The United Nations’ Sustainable Development Goals aim to reduce premature mortality from NCDs by one-third by 2030. Is this goal too ambitious?
It’s certainly ambitious, but countries that can start increasing access to medicines for NCDs right now can, in 15 years, achieve it.
There are more than 14 million new cancer cases diagnosed and more than 8 million deaths each year, but some cancer drugs market for US$80,000–100,000 a year and are out of the reach of many people. What can be done?
For cancer, the four or five high-cost medicines that we added to the list are not as high as the figures you’ve mentioned. In saying that, drugs approved in the past three years could still be in the range of US$20,000–40,000 a year and that is still unaffordable in most countries. But the drugs we have added to the list are close to their patent expiry so once the generic manufacturers get on board the cost will go down.
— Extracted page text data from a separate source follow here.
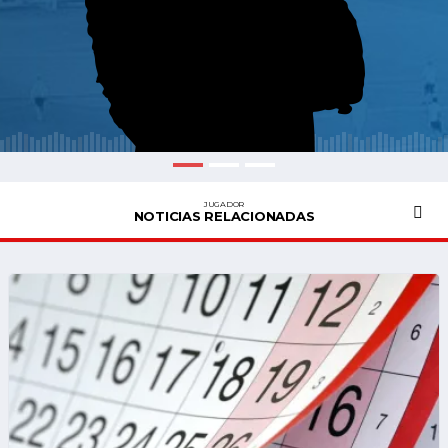
JUGADOR
NOTICIAS RELACIONADAS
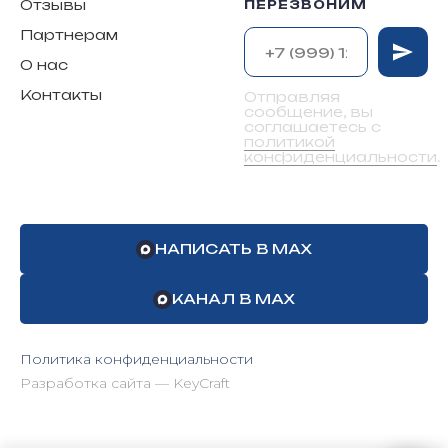
Отзывы
ПЕРЕЗВОНИМ
Партнерам
О нас
Контакты
Отправляя
сообщение, вы
соглашаетесь с
политикой
конфиденциальности
.
НАПИСАТЬ В MAX
КАНАЛ В MAX
Политика конфиденциальности
Разработка сайта — KeyCraft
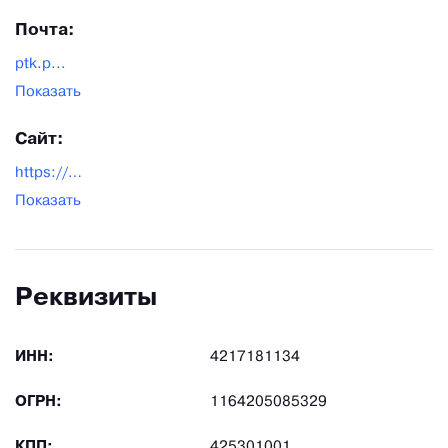
Почта:
ptk.p...
Показать
Сайт:
https://perum-nk.ru/
Показать
Реквизиты
ИНН:
4217181134
ОГРН:
1164205085329
КПП:
425301001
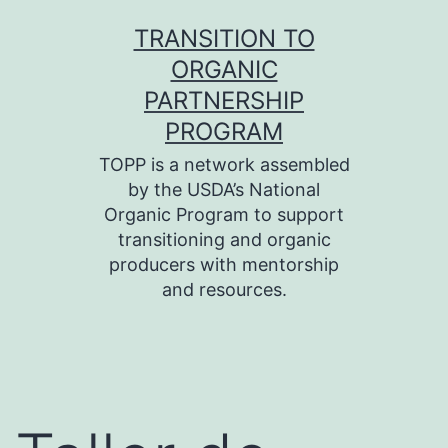
Skip
TRANSITION TO
to
ORGANIC
content
PARTNERSHIP
PROGRAM
TOPP is a network assembled
by the USDA’s National
Organic Program to support
transitioning and organic
producers with mentorship
and resources.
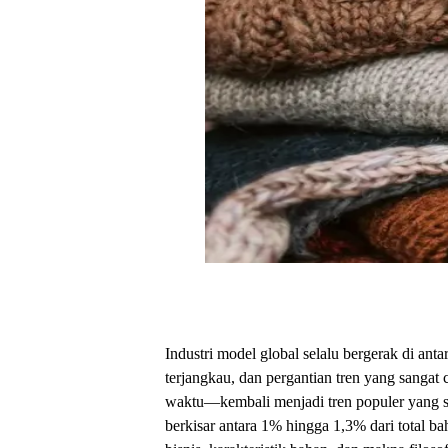
Industri model global selalu bergerak di ant
terjangkau, dan pergantian tren yang sangat
waktu—kembali menjadi tren populer yang sa
berkisar antara 1% hingga 1,3% dari total ba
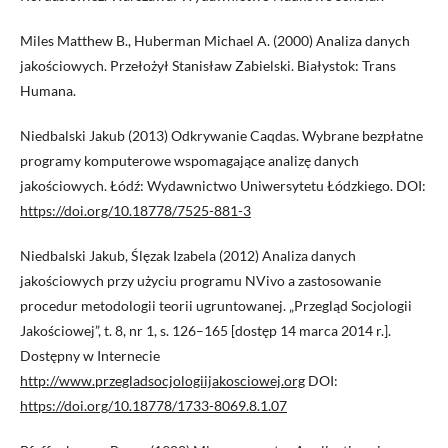
Miles Matthew B., Huberman Michael A. (2000) Analiza danych
jakościowych. Przełożył Stanisław Zabielski. Białystok: Trans
Humana.
Niedbalski Jakub (2013) Odkrywanie Caqdas. Wybrane bezpłatne
programy komputerowe wspomagające analizę danych
jakościowych. Łódź: Wydawnictwo Uniwersytetu Łódzkiego. DOI:
https://doi.org/10.18778/7525-881-3
Niedbalski Jakub, Ślęzak Izabela (2012) Analiza danych
jakościowych przy użyciu programu NVivo a zastosowanie
procedur metodologii teorii ugruntowanej. „Przegląd Socjologii
Jakościowej”, t. 8, nr 1, s. 126–165 [dostęp 14 marca 2014 r.].
Dostępny w Internecie
http://www.przegladsocjologiijakosciowej.org
DOI:
https://doi.org/10.18778/1733-8069.8.1.07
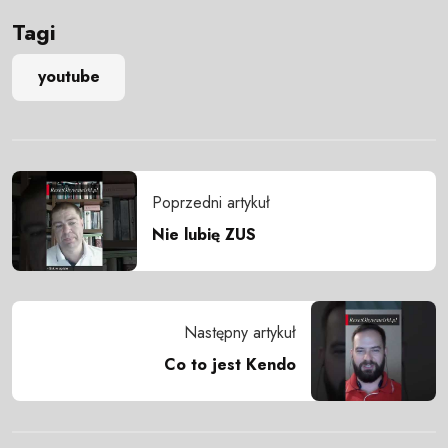
Tagi
youtube
Poprzedni artykuł
Nie lubię ZUS
Następny artykuł
Co to jest Kendo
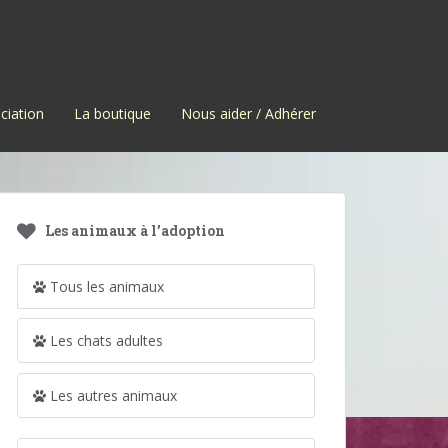
ciation
La boutique
Nous aider / Adhérer
Les animaux à l’adoption
Tous les animaux
Les chats adultes
Les autres animaux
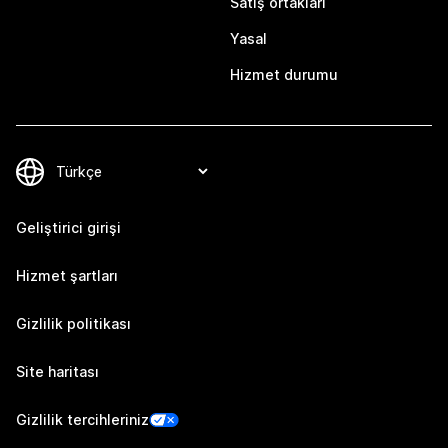
Satış ortakları
Yasal
Hizmet durumu
Geliştirici girişi
Hizmet şartları
Gizlilik politikası
Site haritası
Gizlilik tercihleriniz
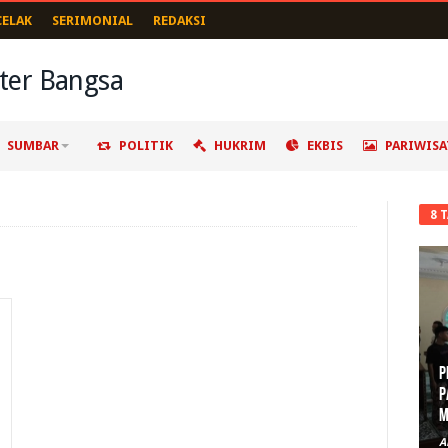
CELAK
SERIMONIAL
REDAKSI
SUMBAR
POLITIK
HUKRIM
EKBIS
PARIWISA
8 
P
P
M
A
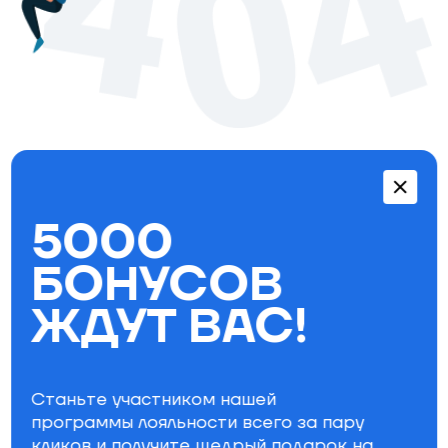
Перейти в каталог
5000
Бестселлеры
БОНУСОВ
ЖДУТ ВАС!
Станьте участником нашей
программы лояльности всего за пару
кликов и получите щедрый
подарок на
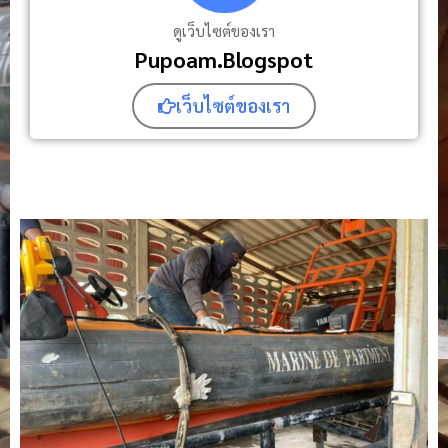
ดูเว็บไซต์ของเรา
Pupoam.Blogspot
เว็บไซต์ของเรา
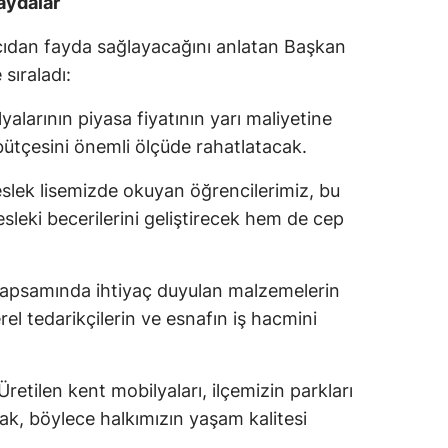
aydalar
Mersin
açıdan fayda sağlayacağını anlatan Başkan
İstanbul
 sıraladı:
İzmir
larının piyasa fiyatının yarı maliyetine
bütçesini önemli ölçüde rahatlatacak.
Kars
slek lisemizde okuyan öğrencilerimiz, bu
Kastamonu
sleki becerilerini geliştirecek hem de cep
Kayseri
Kırklareli
kapsamında ihtiyaç duyulan malzemelerin
Kırşehir
rel tedarikçilerin ve esnafın iş hacmini
Kocaeli
 Üretilen kent mobilyaları, ilçemizin parkları
Konya
cak, böylece halkımızın yaşam kalitesi
Kütahya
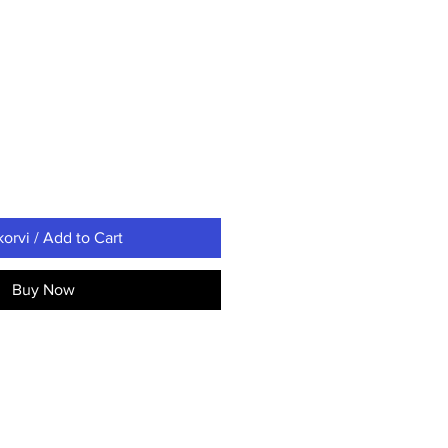
korvi / Add to Cart
Buy Now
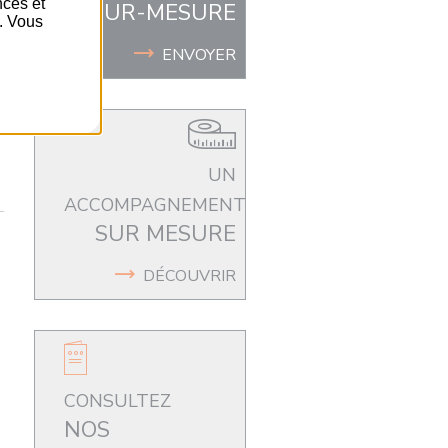
nces et
SUR-MESURE
é. Vous
ENVOYER
UN
ACCOMPAGNEMENT
SUR MESURE
DÉCOUVRIR
CONSULTEZ
NOS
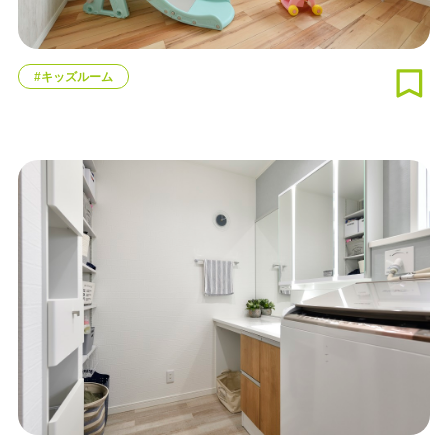
#キッズルーム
What about tiered pricing for expensive cancer drugs as was done with HIV/AIDS drugs?
This was helped by the Global Fund. For cancer drugs we do not have a global procurement mechanism but we are trying to find new proposals and solutions that could make these drug prices sustainable. It is important to remember that cancer drugs are just one component and probably not the most important. To treat cancer, you need a hospital, clinical capacity, radiotherapy, surgery, etc. These resources are lacking in the places where cancer treatments are available and not affordable, so the investments should be much wider, especially in secondary and tertiary healthcare.
Are cancer drugs going to climb up the global health priority agenda in 2016–2017?
We are still not there. There should be extra efforts or perhaps a re-prioritisation because our effort was directed towards an advocacy role of driving the agenda towards higher investment for cancer overall, not just for drugs. But we could do more, and we should do more, to increase and drive attention towards better cancer treatment.